Hah, read my mind, man. I was about to post a "Where's The Xacti?" post myself, and stumbled over your post as I was scrolling down to the post form. It is interesting to see how many of the entries in this Top Ten are pretty much straight knock-offs of the Xacti configuration.
My "main camera" is a Canon HV10 miniDV, which is a really sweet camera. It's getting to be about five years old, though, and is nearing the point in its life where it could start getting a bit creaky, like my old Canon ZR250, which I bought in '02, and wheezed out around '07. Money being tight lately, I knew I couldn't afford to replace something like the HV10 (at $US800-ish), and started checking out some of the ultra-compact tapeless digital cams hitting the market. I'd checked out the tapeless cams a bit around the time I bought the HV10, and had ended up going with the HV10 then because the tapeless cams with decent picture/sound quality actually cost more than an equivalent miniDV, and the ones in my price range had really crappy picture/sound.

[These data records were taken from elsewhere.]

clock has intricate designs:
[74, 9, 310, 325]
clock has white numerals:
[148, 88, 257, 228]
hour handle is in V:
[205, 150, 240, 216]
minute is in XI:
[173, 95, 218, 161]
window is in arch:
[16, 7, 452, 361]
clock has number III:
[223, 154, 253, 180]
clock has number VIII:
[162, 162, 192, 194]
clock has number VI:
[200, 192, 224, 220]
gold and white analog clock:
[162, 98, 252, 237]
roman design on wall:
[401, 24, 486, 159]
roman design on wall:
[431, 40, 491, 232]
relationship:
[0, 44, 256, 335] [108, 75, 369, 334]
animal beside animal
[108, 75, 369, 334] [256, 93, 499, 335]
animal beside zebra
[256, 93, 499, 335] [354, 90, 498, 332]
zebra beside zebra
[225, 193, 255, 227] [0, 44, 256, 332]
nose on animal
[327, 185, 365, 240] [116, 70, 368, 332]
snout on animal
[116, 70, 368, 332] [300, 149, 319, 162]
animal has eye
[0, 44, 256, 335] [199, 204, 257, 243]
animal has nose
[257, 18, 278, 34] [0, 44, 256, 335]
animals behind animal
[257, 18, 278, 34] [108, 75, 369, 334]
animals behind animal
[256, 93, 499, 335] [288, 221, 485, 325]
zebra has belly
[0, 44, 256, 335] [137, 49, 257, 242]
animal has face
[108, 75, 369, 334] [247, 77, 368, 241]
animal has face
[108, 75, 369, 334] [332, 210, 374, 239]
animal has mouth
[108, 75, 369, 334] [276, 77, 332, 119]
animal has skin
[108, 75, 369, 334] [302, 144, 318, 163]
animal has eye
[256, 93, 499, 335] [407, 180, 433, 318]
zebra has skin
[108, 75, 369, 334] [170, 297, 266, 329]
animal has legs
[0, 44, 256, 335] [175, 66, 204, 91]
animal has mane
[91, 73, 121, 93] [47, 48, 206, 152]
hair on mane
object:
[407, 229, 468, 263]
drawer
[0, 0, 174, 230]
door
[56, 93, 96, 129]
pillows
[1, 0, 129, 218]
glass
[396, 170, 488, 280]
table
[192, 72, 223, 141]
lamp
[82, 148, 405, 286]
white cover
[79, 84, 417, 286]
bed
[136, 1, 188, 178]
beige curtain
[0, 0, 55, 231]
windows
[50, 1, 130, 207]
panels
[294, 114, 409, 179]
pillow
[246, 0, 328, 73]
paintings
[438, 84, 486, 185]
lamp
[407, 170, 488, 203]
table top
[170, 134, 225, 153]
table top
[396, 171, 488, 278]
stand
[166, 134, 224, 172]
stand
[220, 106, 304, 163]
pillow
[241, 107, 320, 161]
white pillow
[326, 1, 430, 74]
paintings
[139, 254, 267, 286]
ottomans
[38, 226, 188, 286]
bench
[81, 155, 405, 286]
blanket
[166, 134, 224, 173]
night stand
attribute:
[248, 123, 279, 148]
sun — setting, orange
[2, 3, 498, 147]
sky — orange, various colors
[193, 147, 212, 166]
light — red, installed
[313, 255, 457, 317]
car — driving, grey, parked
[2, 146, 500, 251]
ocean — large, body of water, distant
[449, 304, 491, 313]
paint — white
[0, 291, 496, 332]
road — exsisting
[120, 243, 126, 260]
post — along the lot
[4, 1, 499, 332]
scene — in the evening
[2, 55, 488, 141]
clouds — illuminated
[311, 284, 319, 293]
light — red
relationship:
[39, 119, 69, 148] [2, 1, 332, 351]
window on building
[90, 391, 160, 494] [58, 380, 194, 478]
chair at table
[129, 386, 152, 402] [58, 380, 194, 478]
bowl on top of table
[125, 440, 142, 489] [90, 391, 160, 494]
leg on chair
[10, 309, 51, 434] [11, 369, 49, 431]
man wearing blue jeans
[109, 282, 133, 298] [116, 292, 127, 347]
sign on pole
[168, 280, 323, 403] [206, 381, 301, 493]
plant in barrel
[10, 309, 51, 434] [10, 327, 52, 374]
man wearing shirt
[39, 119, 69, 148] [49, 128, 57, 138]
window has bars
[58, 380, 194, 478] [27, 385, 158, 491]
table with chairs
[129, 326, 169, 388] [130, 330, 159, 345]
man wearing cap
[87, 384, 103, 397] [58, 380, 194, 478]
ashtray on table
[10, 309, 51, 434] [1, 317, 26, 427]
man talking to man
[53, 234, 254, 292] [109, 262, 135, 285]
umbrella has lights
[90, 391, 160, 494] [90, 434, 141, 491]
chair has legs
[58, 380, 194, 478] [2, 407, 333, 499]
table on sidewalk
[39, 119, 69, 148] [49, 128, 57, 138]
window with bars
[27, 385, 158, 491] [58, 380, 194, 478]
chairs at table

I ended up buying an HD Xacti a couple of years ago on the recommendation of a friend who owned one, and it was one of the best decisions I've made. There's a few features the Xacti doesn't have, such as auto-stabilization, but this was outweighed by the advantages: no wasting time while playing back a whole cassette into FinalCutPro, no dealing with the issues that come with "contact media" and a tape transport with hundreds of moving parts -- and really tiny ones, at that -- and no extra-cost issues that come with having to stock up on blank media (even when I can find them on special, miniDV cassettes run me anywhere from $5 - $10 each). My total expenditure for blank media last year was about $35, for a 16gb SDHC card (the Xacti shipped with an 8gb card). With the Xacti, I load the card into a card dock, pull the shots I want to use, throw out the rest, erase the card, and it's ready to roll again; no sitting around for an hour cooling my heels while I wait for the HV10 to play back a whole cassette into the computer.

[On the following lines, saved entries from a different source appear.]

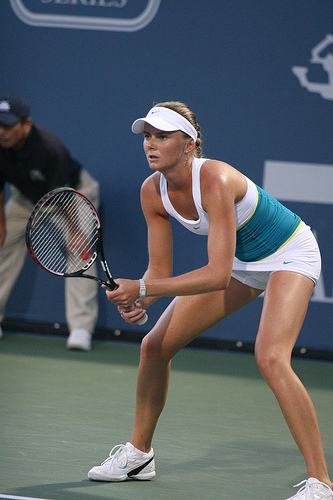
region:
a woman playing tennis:
[31, 94, 331, 483]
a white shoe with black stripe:
[83, 440, 174, 487]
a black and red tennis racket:
[25, 183, 153, 346]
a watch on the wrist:
[139, 272, 153, 309]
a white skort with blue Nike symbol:
[221, 242, 332, 302]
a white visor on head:
[121, 103, 213, 168]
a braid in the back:
[192, 112, 210, 171]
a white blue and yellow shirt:
[147, 168, 318, 280]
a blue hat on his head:
[3, 91, 38, 132]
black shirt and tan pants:
[5, 147, 116, 351]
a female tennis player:
[32, 100, 332, 498]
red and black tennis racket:
[25, 184, 146, 323]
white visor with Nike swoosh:
[132, 108, 196, 141]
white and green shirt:
[158, 155, 300, 262]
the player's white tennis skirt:
[230, 221, 318, 290]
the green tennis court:
[2, 334, 332, 499]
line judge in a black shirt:
[2, 96, 100, 347]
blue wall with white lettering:
[1, 0, 332, 357]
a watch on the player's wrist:
[137, 279, 144, 298]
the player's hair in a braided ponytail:
[152, 101, 202, 158]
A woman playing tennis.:
[25, 100, 332, 497]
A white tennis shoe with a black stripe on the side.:
[86, 441, 155, 481]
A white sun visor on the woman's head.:
[131, 106, 197, 141]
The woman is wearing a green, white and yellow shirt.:
[158, 157, 302, 260]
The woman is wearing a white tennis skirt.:
[230, 222, 318, 289]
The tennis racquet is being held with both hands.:
[25, 185, 147, 326]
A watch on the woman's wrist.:
[138, 277, 146, 299]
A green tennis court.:
[0, 333, 332, 499]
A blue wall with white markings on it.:
[0, 0, 332, 344]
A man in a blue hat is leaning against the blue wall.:
[0, 95, 99, 350]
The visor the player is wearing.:
[132, 112, 199, 143]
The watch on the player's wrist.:
[137, 281, 146, 298]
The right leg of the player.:
[261, 271, 324, 483]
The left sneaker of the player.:
[88, 445, 156, 484]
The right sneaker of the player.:
[283, 472, 331, 497]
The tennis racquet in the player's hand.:
[24, 194, 150, 335]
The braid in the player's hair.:
[191, 120, 206, 158]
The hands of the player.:
[103, 277, 144, 325]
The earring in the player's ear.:
[184, 146, 190, 157]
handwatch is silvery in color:
[134, 276, 155, 301]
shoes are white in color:
[89, 440, 159, 492]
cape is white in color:
[151, 105, 175, 131]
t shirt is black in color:
[5, 154, 81, 187]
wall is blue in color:
[209, 70, 263, 129]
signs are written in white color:
[292, 48, 331, 98]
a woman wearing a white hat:
[130, 91, 203, 150]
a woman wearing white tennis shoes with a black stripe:
[88, 437, 155, 482]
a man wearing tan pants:
[0, 187, 98, 336]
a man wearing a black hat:
[0, 94, 30, 126]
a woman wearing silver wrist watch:
[138, 275, 151, 299]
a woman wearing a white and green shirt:
[146, 173, 299, 251]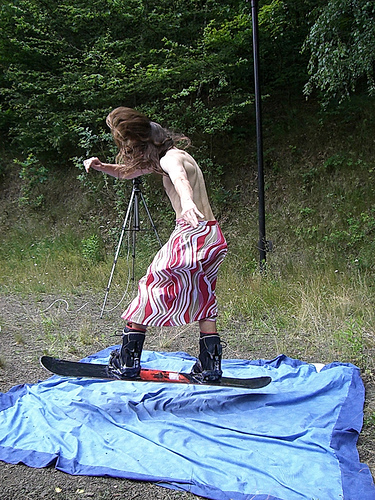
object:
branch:
[192, 102, 234, 142]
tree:
[5, 1, 264, 200]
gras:
[0, 132, 375, 360]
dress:
[121, 218, 228, 327]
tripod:
[100, 180, 163, 319]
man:
[83, 106, 228, 382]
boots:
[108, 322, 146, 378]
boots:
[192, 331, 223, 382]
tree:
[299, 0, 374, 118]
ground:
[0, 167, 375, 500]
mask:
[106, 106, 174, 173]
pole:
[251, 26, 265, 269]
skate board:
[39, 355, 271, 389]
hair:
[106, 106, 191, 177]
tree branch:
[67, 118, 97, 152]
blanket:
[0, 344, 373, 500]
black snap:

Along with the tech issues, there's also the issue of shooting street protests and such, which another poster touched on earlier. When not designing for a living, one of my avocations is shooting "underground newsreels" of protests and civil disobedience for the local Indymedia site, and up until I got the Xacti, I'd been shooting all those events on the HV10. The advantage of the Xacti made itself clear when the Occupy movement was emerging last fall, and the police started really freaking out on people with cameras. I've been very lucky so far, but, still... in any given situation in the streets, if the cops start freaking out, I'd rather have the Xacti snatched and/or smashed up by a cop than the HV10; at about $130-ish, the Xacti would be much easier to replace than the $800 HV10.
These days, I pretty much use the HV10 only for times when I need the best picture/sound quailty I can get -- usually music festivals, my wife's band's gigs, stuff like that. The rest of the time, it's the Xacti.
"What also got completely missed was the Sanyo Xacti series"
Well, except that the review of the Pannies states that they own the rights to the Xacti tech which is now discontinued by Sanyo.
I didn't know that Panasonic had taken over the Xacti stuff, I've got an old 1.5 metre water resistant Xacti and it's perfect for snorkeling, I've managed to get rays (very jammy with a manta), sharks, turtles and very other coral and fishy type stuff and it's only packed up once in 5 years ( a day in a bowl of rice sorted that out). Hopefully Panasonic have improved the video in low light as it's bloody useless above ground unless it's sunny. Saying that, my main compact's a TZ12 and it's great in low light.
The Kodak ZX5 Playsport can also be bought in blue and green.
I picked up a green one from Amazon, only £71, in part due to the colour, its the cheapest. That said if I drop it in a swimming pool I won't loose it.
Just make sure you've got a beefy PC for processing the vids....
What is an "active camcorder" when it's at home? I've always thought camcorders weren't active enough.